Carolyn M Zelop et al. Resuscitation. 2021 Jul.

Abstract

Introduction: Maternal mortality has risen in the United States during the 21st century. Factors influencing outcome of maternal cardiac arrest (MCA) remain largely unexplored.

Objective: We sought to further elucidate the factors affecting maternal death from in-hospital (IH) MCA.

Methods: Our query of the American Heart Association's GWTG®-Resuscitation voluntary registry from 2000-2017 revealed 561 index cases of IH MCA with complete outcome data. Logistic regression was performed using hospital death as the primary outcome and included variables with a p value = 0.1 or less based upon univariate analysis. Age, race, year of arrest, pre-existing conditions, first documented pulseless rhythm and location of arrest were used in the model. Sensitivity analyses and assessment of variable interaction were also performed to test model stability. Institutional review deemed this research exempt from ethical approval.

[Dataset records]

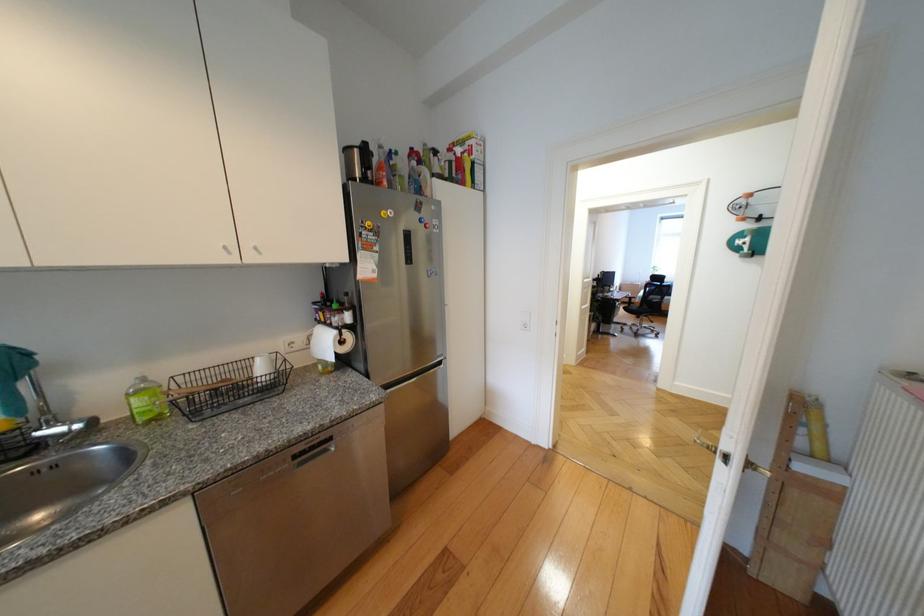
Find where to pull the paper towel roll. Please return your answer as a coordinate pair (x, y).

(322, 342)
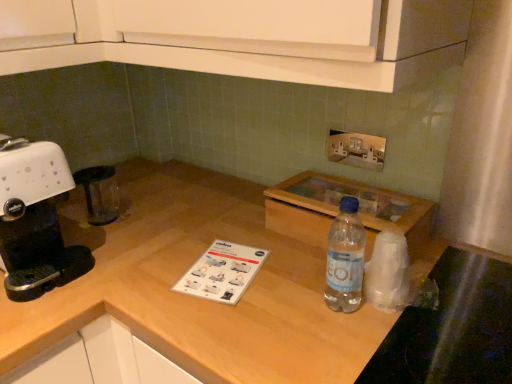
Find the location of a particular element. free region on the left part of clear plastic bottle at center is located at coordinates (257, 302).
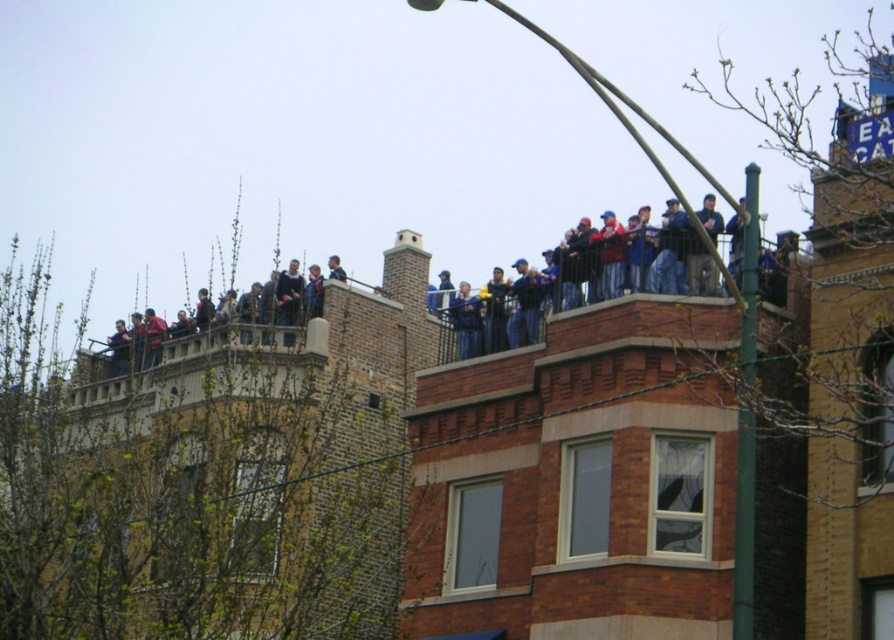
You are a painter who needs to place a 1.5 meter wide canvas between the green painted metal pole at upper right and the blue denim jeans at upper center. Based on their widths, will the canvas fit between them?

The green painted metal pole at upper right might be wider than blue denim jeans at upper center, so the total space between them is uncertain. The painter cannot be sure if the 1.5 meter wide canvas will fit without knowing the exact widths of both objects.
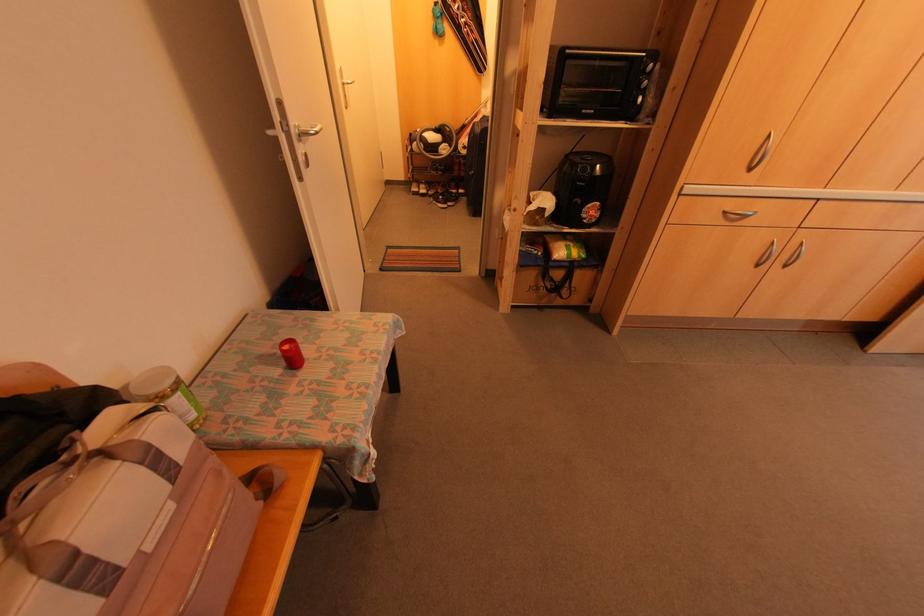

What this exercise asks ->
- 1) According to the abstract, how many index cases of in-hospital maternal cardiac arrest with complete outcome data did the registry query reveal?
- 2) Reproduce the abstract between "Carolyn M Zelop et" and "remain largely unexplored.", inclusive, renaming "United States" as "U.S.".

Exercise responses ->
- 1) 561

- 2)
Carolyn M Zelop et al. Resuscitation. 2021 Jul.

Abstract

Introduction: Maternal mortality has risen in the U.S. during the 21st century. Factors influencing outcome of maternal cardiac arrest (MCA) remain largely unexplored.